Diane still wasn’t sure what she hoped to achieve. She didn’t expect to get any answers tonight. There was too much fog obscuring the truth — a fog of her own making, she supposed. But all the more impenetrable for that. Still, there were times when you had to do things without any hope of a measurable outcome. Action was a release, a way of finding out more about yourself, if not about the rest of the world.
Earlier, she’d picked up a copy of the Birmingham Evening Mail, and found the story she’d been expecting on the front page. She read through a series of tributes to former Detective Constable Andrew Kewley from his colleagues, including one from the Chief Constable, who had never even met him. Kewley had become a hero, now that he was dead.
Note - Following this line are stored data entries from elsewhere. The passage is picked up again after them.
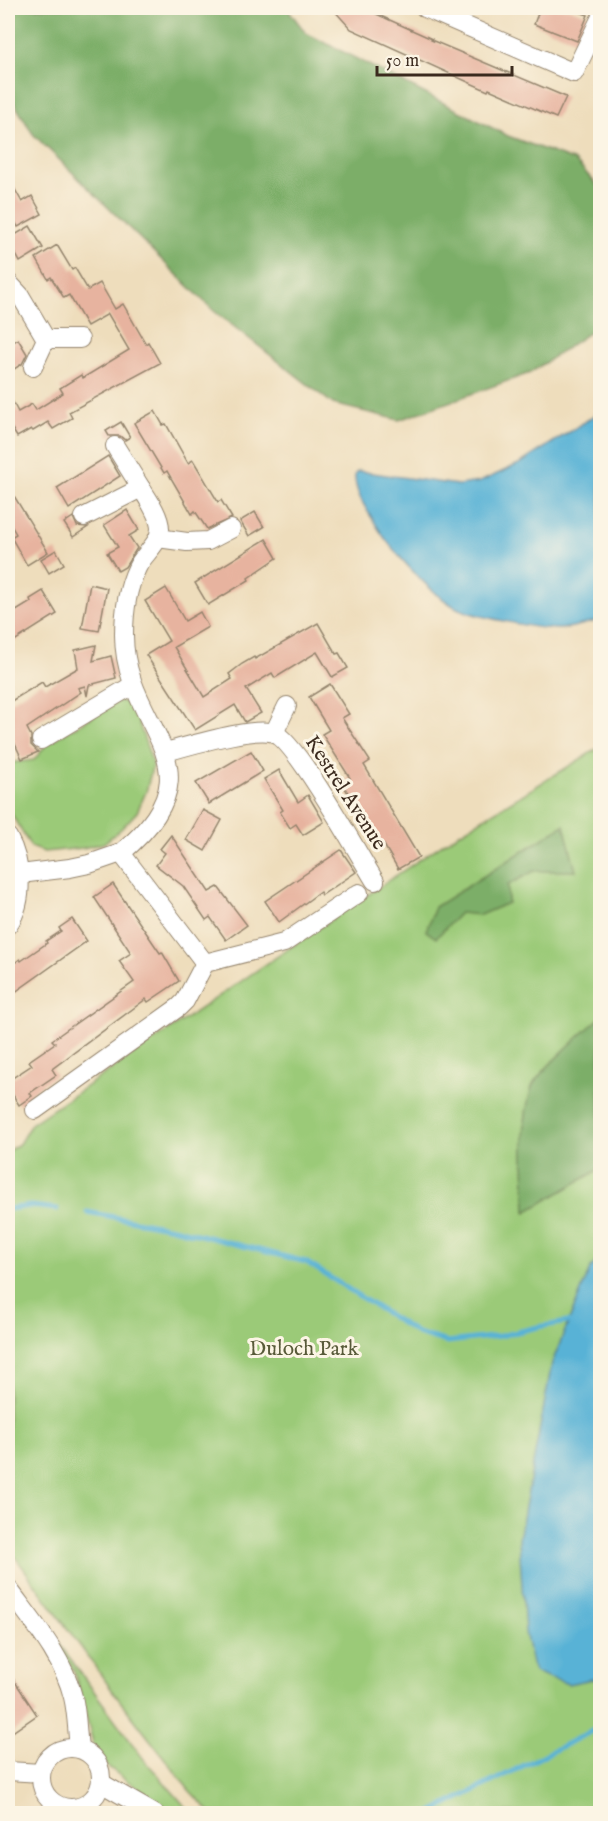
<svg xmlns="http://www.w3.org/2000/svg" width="608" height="1821" font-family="'IM FELL English',serif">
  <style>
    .green { fill: #9bca78; stroke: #6b7a4b; stroke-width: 1.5 }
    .forest { fill: #7cae68; stroke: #5c6c43; stroke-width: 1.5 }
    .water { fill: #58b2d6; stroke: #4a6e7a; stroke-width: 1.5 }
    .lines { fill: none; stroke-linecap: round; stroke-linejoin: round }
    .stream { stroke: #58b2d6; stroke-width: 5 }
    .building { fill: #e7b39f }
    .minor-casing { stroke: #94846d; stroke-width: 20 }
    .minor { stroke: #fff; stroke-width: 18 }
    .labels { text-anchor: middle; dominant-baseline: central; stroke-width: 6; stroke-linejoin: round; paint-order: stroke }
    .street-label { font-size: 21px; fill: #3b2a1e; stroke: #fcf5e5 }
    .park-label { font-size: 21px; fill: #585a39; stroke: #fcf5e5 }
  </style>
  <rect width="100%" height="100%" fill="#fcf5e5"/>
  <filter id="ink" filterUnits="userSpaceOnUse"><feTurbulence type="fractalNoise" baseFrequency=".0167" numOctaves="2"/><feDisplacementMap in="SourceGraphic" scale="12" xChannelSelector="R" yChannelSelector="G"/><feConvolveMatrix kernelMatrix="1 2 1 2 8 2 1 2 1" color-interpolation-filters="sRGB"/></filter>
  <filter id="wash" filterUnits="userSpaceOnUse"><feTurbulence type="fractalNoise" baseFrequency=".008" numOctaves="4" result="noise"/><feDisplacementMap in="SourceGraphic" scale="24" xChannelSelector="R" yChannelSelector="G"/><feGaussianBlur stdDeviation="1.35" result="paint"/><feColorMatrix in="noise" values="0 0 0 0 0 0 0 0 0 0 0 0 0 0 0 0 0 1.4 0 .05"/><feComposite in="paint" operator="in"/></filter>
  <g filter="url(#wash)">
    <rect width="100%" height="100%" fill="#eeddbc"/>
    <g class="green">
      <polygon points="118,701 128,702 136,715 153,764 146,792 137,812 122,828 104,843 83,848 44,852 31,847 9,810 8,775 9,763 34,760 47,744"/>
      <polygon points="600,747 600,1813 211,1813 189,1790 120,1701 8,1547 8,1151 19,1144 31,1124 450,839"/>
      <polygon points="58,1642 142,1757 191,1813 171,1813 107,1766 95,1750 74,1671 55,1644"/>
    </g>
    <g class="forest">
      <polygon points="8,8 287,8 306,33 508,136 575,161 600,188 600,325 530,373 399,420 333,404 214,311 33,134 8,93"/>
      <polygon points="564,825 576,871 534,871 508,885 508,903 480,915 460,913 436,938 426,931 435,907"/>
      <path d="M600,1018V1169L526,1212C525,1171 519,1127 532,1087C538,1072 586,1030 600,1018Z"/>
    </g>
    <g class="water">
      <path d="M600,412V620C588,623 573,628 560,629C543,630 472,616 457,608C432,595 393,552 378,528C368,511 354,494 355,474L358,471L458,485L480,482L521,463Z"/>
      <polygon points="600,1258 600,1682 592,1679 568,1684 534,1672 525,1632 519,1539 552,1363 590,1269"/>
    </g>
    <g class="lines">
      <g class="stream">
        <polyline points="8,1209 31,1206 57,1209"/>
        <polyline points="87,1212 173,1228 306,1262 417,1333 447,1342 500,1336 538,1327 568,1322"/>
        <polyline points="428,1814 600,1727"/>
      </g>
    </g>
    <g id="blocks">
      <g class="building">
        <polygon points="332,8 363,8 432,39 431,40 566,97 556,118 489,89 488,91 351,29"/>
        <polygon points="540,8 568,8 588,15 577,41 534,24"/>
        <polygon points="8,177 22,202 32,196 42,214 18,227 8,208"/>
        <polygon points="30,226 43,248 20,262 8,239"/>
        <polygon points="57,245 72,270 75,268 88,290 100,283 115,309 123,304 146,344 148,342 160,363 69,412 72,418 53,429 48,422 33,431 31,429 17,437 8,422 8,393 18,412 32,404 36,410 63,393 60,388 81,375 83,378 129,350 108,314 87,326 69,295 64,298 51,277 48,279 36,258"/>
        <polygon points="18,339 27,354 22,364 8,373 8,346"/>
        <polygon points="155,411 163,425 166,424 188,463 193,460 218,502 221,500 232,518 207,529 195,511 192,514 167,471 164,473 134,423"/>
        <polygon points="121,422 130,437 125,440 120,436 109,436 106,431"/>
        <polygon points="108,456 120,476 69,509 57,488"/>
        <polygon points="8,486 48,552 27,565 11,537 16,534 8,520"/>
        <polygon points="127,510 139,530 129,536 137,548 125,567 118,571 107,553 118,547 104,525"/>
        <polygon points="255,512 264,527 249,536 240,521"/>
        <polygon points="73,517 77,526 88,527 73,537 64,523"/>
        <polygon points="266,539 277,558 248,578 249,580 208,605 195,583"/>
        <polygon points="56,550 64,564 49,573 41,559"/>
        <polygon points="90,584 107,588 99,631 82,628"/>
        <polygon points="166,588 185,621 200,612 208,627 174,647 204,697 232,679 229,674 242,664 254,657 255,659 318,623 336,654 339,653 348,668 332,677 317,652 275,678 272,673 246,689 261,713 245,722 235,705 195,730 146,655 169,641 145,601"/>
        <polygon points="43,591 57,614 8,645 8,616 31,602 30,599"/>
        <polygon points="96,645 93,661 111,656 116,678 89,685 87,696 85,686 78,688 81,692 27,728 31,736 31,745 38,752 22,759 8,729 8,703 42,682 45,687 78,668 75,650"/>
        <polygon points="330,684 349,714 342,718 370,761 364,765 419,857 398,869 384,845 382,847 368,826 342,783 350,778 322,734 329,730 309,697"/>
        <polygon points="251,751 263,771 209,804 196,783"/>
        <polygon points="279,770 298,802 308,795 324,822 303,835 296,824 290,828 280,812 283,810 264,779"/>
        <polygon points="203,810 222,820 205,851 186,840"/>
        <polygon points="171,835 209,892 218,887 247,925 226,940 210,917 206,920 183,886 156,865 165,853 160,849"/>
        <polygon points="341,850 356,872 322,895 320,892 279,922 265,901"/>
        <polygon points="113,884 160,953 162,952 179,981 148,1002 146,999 52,1069 56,1075 30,1093 32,1096 19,1105 8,1087 8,1081 32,1065 29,1061 55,1043 52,1040 134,982 119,961 131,953 94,897"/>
        <polygon points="72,919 87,941 8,997 8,968 20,959 21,961 47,943 46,941 61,931 59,928"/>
        <polygon points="8,1671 37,1715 8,1735"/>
      </g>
    </g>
  </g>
  <g filter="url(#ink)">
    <use href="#blocks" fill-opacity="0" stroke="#94846d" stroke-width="1.5"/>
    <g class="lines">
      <defs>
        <g id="minor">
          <polyline points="425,8 574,73 600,19"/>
          <polyline points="8,282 20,295 46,339"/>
          <polyline points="33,367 46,339 80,339"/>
          <polyline points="84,517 141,488 115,446"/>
          <polyline points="158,538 187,542 208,541 231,529"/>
          <polyline points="274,733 287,706"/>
          <polyline points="41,740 133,685"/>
          <path d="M165,752C189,746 253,726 274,733C297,742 358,854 375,881"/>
          <path d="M8,837C22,863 25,900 8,925"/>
          <path d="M121,853C227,765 124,730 124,635C124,613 127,589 137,568C143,554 159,545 160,529C160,516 148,499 141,488"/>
          <polyline points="20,874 70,868 89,864 121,853 205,963"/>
          <polyline points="35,1110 179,1007 185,1001 205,963 284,943 359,893"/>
          <path d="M8,1588C32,1621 63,1656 73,1697C77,1713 77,1732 79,1748"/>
          <circle cx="71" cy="1778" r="30"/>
          <polyline points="8,1771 41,1773"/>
          <polyline points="101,1783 155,1814"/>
        </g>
      </defs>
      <use href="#minor" class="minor-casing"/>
      <use href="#minor" class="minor"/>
    </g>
  </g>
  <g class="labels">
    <g class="street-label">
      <text transform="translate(345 793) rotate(57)">Kestrel Avenue</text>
    </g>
    <g class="park-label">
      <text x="304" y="1349">Duloch Park</text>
    </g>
  </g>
  <rect width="608" height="1821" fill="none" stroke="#fcf5e5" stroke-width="30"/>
  <path d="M377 66v9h135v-9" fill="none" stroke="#3b2a1e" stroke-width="3"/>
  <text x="386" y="66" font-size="18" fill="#3b2a1e" stroke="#fcf5e5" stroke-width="4.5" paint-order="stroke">50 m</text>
</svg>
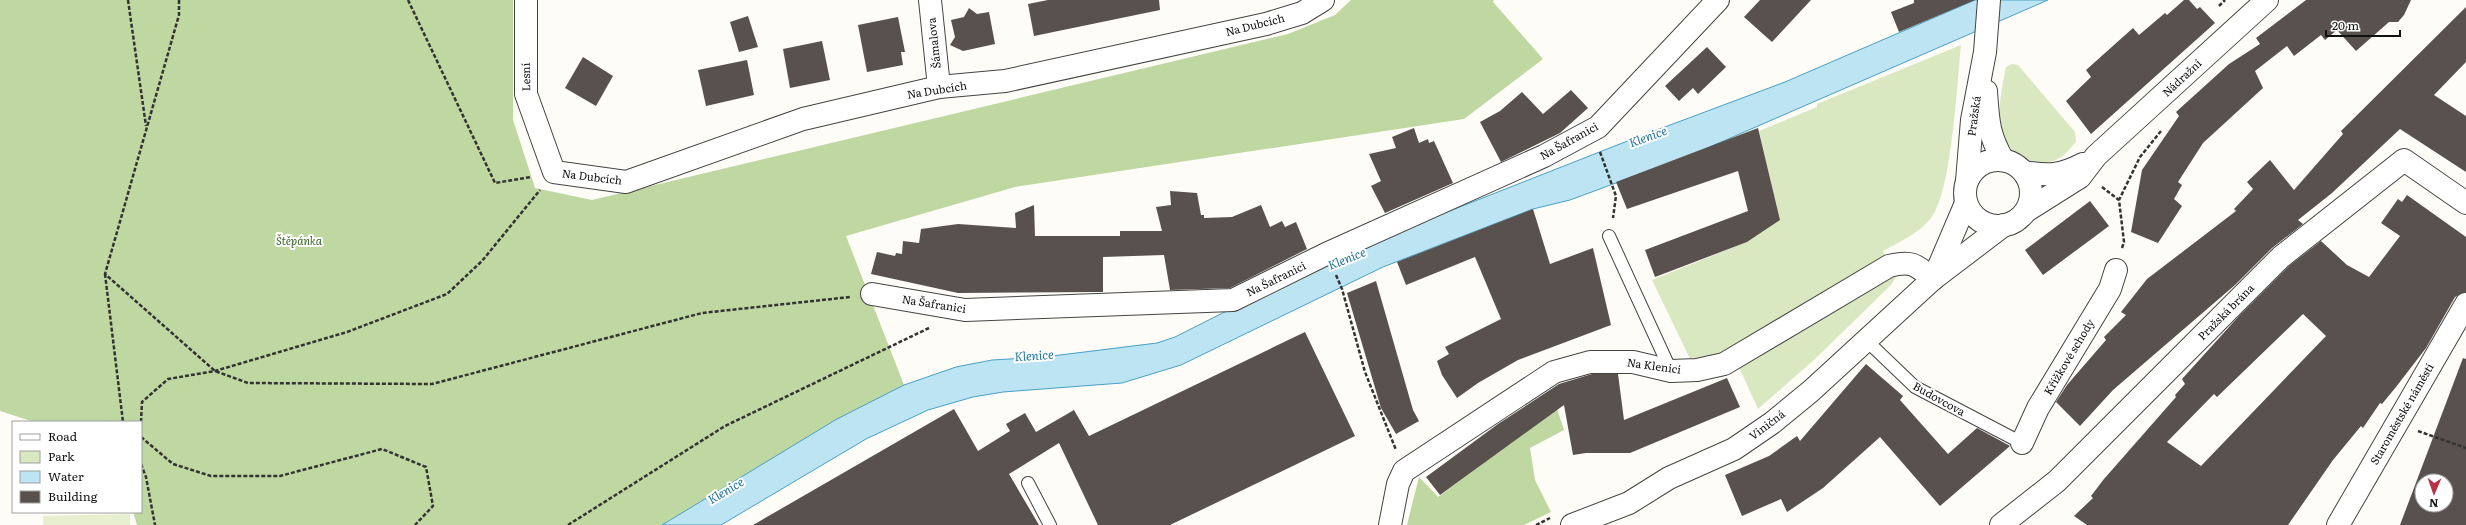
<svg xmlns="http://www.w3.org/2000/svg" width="2466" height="525" viewBox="0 0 2466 525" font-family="Literata,serif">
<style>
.green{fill:#d9e8c0}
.forest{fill:#bfd7a1}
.pitch{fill:#e8efd1}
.water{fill:#bde4f2;stroke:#499fc5}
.building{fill:#59514e;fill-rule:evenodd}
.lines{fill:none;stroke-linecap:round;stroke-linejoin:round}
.lane-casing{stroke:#444;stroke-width:14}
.street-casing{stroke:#444;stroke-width:24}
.path{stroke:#333;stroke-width:2.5;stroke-dasharray:4 2;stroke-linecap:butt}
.lane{stroke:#fff;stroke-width:12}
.street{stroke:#fff;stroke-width:22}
.labels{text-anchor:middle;stroke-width:4;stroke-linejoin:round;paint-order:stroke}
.street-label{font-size:11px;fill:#111;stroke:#fff}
.park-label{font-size:11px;font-style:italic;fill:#386525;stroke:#fff}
.water-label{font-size:12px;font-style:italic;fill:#21729c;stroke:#fff}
</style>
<rect width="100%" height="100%" fill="#fefcf6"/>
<g class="green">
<path d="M1961,45C1957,82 1952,192 1931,218C1920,233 1899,242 1883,251L1886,256L1720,357L1693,365L1652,280L1747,242L1780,220L1759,131L1817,107V104Z"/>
<path d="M2012,64L2018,65L2075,132L2076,142C2071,147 2065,156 2058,159C2033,171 2005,152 2000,126C1997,111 2003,82 2006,67Z"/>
<path d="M1898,274L1891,285L1815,359L1758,409L1738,365L1792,332Z"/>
</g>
<g class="forest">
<path d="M0,0H513V120L535,188L592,200L1288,34L1335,15L1351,0H1494L1493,2L1543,59L1464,119L1015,187L846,236L904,385L837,419L662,525H137L133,512H141V422H34L0,411Z"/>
<path d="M1557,409L1564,430L1530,448L1535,480L1551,512L1524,525H1407L1419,477L1438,497Z"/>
</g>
<path class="pitch" d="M130,514V525H43V516Z"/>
<path class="water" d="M1975,0H2048L1689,156L1570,200L1533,209L1383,267L1181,365L1122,383L1003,392L973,397L928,410L866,439L721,525H662L837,419L904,385L956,367L992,360L1044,357L1157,343L1175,337L1302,273L1414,225L1630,140L1785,82Z"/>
<g class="building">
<path d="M1048,0H1159L1160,10L1034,36L1028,4Z"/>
<path d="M1760,0H1811L1772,42L1744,17Z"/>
<path d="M1914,0H1975L1899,32L1891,12L1914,3Z"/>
<path d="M2184,0H2189L2197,9L2200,7L2215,23L2091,134L2066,101L2091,77L2086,70L2133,28L2139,35L2165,13L2167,15Z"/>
<path d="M2306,0H2411L2404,15L2398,22H2389L2356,51L2337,30L2325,40L2321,35L2294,56L2287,46L2255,71L2263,88L2203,143L2178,182L2182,185L2174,199L2182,206L2158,243L2131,232L2142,170L2179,116L2176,112L2229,64L2260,44L2256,38Z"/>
<path d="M2466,7V62L2434,95L2466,116V172L2400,129L2332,193L2298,220L2303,224L2272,248L2235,285L2113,390L2080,426L2056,402L2067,385L2106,340L2104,337L2126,315L2121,312L2147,279L2236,211L2234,209L2253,189L2247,182L2270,160L2294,190L2343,134L2341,131Z"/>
<path d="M969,8L977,14L989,12L995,44L963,51L950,45L955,37L951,20L964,17Z"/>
<path d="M748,16L758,47L739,52L730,22Z"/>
<path d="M898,17L905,52H901L903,65L867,72L858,25Z"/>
<path d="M822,41L830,80L790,88L783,49Z"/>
<path d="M1707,47L1726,67L1698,94L1693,88L1679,101L1665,86Z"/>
<path d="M583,57L613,76L596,106L565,88Z"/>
<path d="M747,60L754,95L706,106L698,70Z"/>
<path d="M1571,90L1588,108L1560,133L1501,162L1480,122L1500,111L1522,92L1543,114Z"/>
<path d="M1414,128L1419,143L1428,139L1429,143L1434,141L1453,183L1385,213L1371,186L1381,181L1369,154L1396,148L1392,137Z"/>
<path d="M1758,128L1780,220L1747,242L1655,277L1645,250L1748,211L1738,171L1627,209L1616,182Z"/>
<path d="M1170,191L1197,193L1201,215H1204V218L1232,217L1261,205L1270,227L1282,221L1285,227L1296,222L1307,249L1230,288L1170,290L1164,255L1103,257V292L958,293L871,274L877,252L895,256L896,253L902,254L903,241L919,243L921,229L958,224L1016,228L1015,213L1034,205L1035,236H1120V231H1162L1156,207L1171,205Z"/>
<path d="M2407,195L2466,237V292L2455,297L2426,348L2396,387L2382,404L2380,403L2363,428L2361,426L2333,460L2288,525H2087L2074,516L2093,498L2091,496L2104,479L2176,397L2175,395L2185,384L2182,379L2239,316L2289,266L2321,241L2347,265L2369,277L2400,236L2381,223L2398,199L2402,202ZM2303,314L2326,336L2201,466L2167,442L2214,394L2217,397Z"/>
<path d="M2090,201L2109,226L2043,275L2025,250Z"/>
<path d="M1533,209L1550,264L1593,248L1611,325L1518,360L1478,383L1457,398L1442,375L1437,361L1449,354L1445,347L1501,319L1475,257L1406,285L1397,262Z"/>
<path d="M1376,281L1413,410L1419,421L1396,434L1381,408L1347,293Z"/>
<path d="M1305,332L1355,436L1170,525H1098L1059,443L1009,474L1039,525H753L954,409L978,451L1010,431L1006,424L1025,413L1036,432L1074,410L1089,436Z"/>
<path d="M2463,358L2466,359V525H2400ZM2422,481H2446V505H2422Z"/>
<path d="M1866,364L1903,396L1900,400L1948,454L1977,428L2010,446L1940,506L1880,437L1823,488L1787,512L1781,499L1742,516L1725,475L1769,456L1797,436L1800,441Z"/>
<path d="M1592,374H1618L1624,420L1727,378L1740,407L1630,453H1586L1573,455L1564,405L1440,495L1426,477L1498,424L1559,384Z"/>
</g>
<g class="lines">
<g class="lane-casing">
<g id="lane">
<path d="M1609,236L1671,371"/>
<path d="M1867,341L1915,387L2022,443"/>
<path d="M1028,483L1050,525"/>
</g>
</g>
<g class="street-casing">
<g id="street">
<path d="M526,0V94L554,172L626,182L803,119L939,87L1005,81L1266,24L1302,13L1323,0"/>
<path d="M930,0L939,87"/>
<path d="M1986,91C1988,120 1988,134 2003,160"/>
<circle cx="1998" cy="193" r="33"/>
<path d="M2024,172C2049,176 2060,176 2083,164"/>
<path d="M1967,181L1972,120L1985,52L1989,0"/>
<path d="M2026,211L2080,177L2096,156L2267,0"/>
<path d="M1934,278L1966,203"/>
<path d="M872,294L965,310L1233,300L1326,254L1544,156L1598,127L1718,0"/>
<path d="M2022,443L2038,408L2110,289L2116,270"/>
<path d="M1390,525L1398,484L1404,471L1554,372L1590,362H1633L1671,371L1697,370L1724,364L1889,266C1912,260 1916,265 1933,279"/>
<path d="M1572,525L1629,503L1669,478L1734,449L1772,423L1811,391L1933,279L2004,225"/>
<path d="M2001,525L2057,481L2281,257L2404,160L2466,203"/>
<path d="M2338,525L2466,304"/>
</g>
</g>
<g class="path">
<path d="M128,0L146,126"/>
<path d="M179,0V15L105,274L215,371L248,383L432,384L702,313L850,297"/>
<path d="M408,0L495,183L531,177"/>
<path d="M2219,6L2225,0"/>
<path d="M1600,152L1616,196L1613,218"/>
<path d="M2102,187L2119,200"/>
<path d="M2122,248L2124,242L2119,200L2140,157L2161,131"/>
<path d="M105,274L123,422"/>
<path d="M1336,275L1342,289L1365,372L1396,450"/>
<path d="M141,422L142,402L168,379L215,371L347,332L447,294L482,261L540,190"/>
<path d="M2418,431L2466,448"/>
<path d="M141,437L173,464L211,476H280L382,449L426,467L433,506L415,525"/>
<path d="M141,464L146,477L155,525"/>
<path d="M568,525L725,426L929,328"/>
<path d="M1536,525L1550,518"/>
</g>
<use href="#lane" class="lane"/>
<use href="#street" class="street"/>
</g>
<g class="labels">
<g class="street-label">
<text transform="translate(1255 25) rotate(-14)" y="4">Na Dubcích</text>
<text transform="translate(934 43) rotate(-96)" y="4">Šámalova</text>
<text transform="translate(526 77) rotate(-91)" y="4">Lesní</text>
<text transform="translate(2182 78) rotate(-43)" y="4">Nádražní</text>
<text transform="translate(937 90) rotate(-9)" y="4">Na Dubcích</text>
<text transform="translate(1974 116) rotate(-82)" y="4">Pražská</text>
<text transform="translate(1569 141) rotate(-29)" y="4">Na Šafranici</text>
<text transform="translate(592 177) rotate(7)" y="4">Na Dubcích</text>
<text transform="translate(1276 279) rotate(-26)" y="4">Na Šafranici</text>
<text transform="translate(934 304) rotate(9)" y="4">Na Šafranici</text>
<text transform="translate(2226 312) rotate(-45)" y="4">Pražská brána</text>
<text transform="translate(2069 357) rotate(-59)" y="4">Křížkové schody</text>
<text transform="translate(1654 366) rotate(8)" y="4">Na Klenici</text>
<text transform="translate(1939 399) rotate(29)" y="4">Budovcova</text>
<text transform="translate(2402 414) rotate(-60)" y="4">Staroměstské náměstí</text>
<text transform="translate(1767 425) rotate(-37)" y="4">Viničná</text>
</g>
<g class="park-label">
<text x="299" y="245">Štěpánka</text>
</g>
<g class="water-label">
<text transform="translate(1648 137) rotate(-20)" y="4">Klenice</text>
<text transform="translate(1347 259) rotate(-22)" y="4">Klenice</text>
<text transform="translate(1034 356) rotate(-4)" y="4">Klenice</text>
<text transform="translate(726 491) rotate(-31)" y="4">Klenice</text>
</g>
</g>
<rect x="12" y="421" width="130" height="92" fill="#ffffff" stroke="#a0a0a0"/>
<rect x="20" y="434" width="20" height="6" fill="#ffffff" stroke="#a0a0a0"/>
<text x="48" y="441" font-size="12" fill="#111111">Road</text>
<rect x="20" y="451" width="20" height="12" fill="#d9e8c0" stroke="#a0a0a0"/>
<text x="48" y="461" font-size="12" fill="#111111">Park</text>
<rect x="20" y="471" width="20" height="12" fill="#bde4f2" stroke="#a0a0a0"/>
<text x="48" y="481" font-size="12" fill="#111111">Water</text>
<rect x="20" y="491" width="20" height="12" fill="#59514e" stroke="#a0a0a0"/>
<text x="48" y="501" font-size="12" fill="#111111">Building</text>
<g transform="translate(2434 493) rotate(182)"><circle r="19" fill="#ffffff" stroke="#a0a0a0"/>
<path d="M0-3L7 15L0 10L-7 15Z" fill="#b83145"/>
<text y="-6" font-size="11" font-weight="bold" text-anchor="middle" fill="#111111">N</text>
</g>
<path d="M2326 30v6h74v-6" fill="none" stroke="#111111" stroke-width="2"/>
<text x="2332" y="30" font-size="12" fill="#111111" stroke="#ffffff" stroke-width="3" paint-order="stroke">20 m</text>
</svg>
The details she was looking for were sparse. Police were appealing for witnesses. They were also looking for the rider of a motorcycle seen leaving the scene at the time of the murder. She had given them that lead herself. But what she hadn’t done was tell the Major Incident Unit everything she and Andy had talked about the previous day. She felt sure there were individuals in West Midlands Police who knew more about Kewley’s connections than she did, anyway.
‘S-Man and Doors,’ said Angie. ‘What do they call this gang again? The one Marcus Shepherd and Darren Barnes are in?’
‘The m1 Crew.’
‘M1? As in the motorway?’
‘I expect so.’
‘Unless it’s after the rapper.’
‘Rapper?’ said Diane. ‘You’ve lost me.’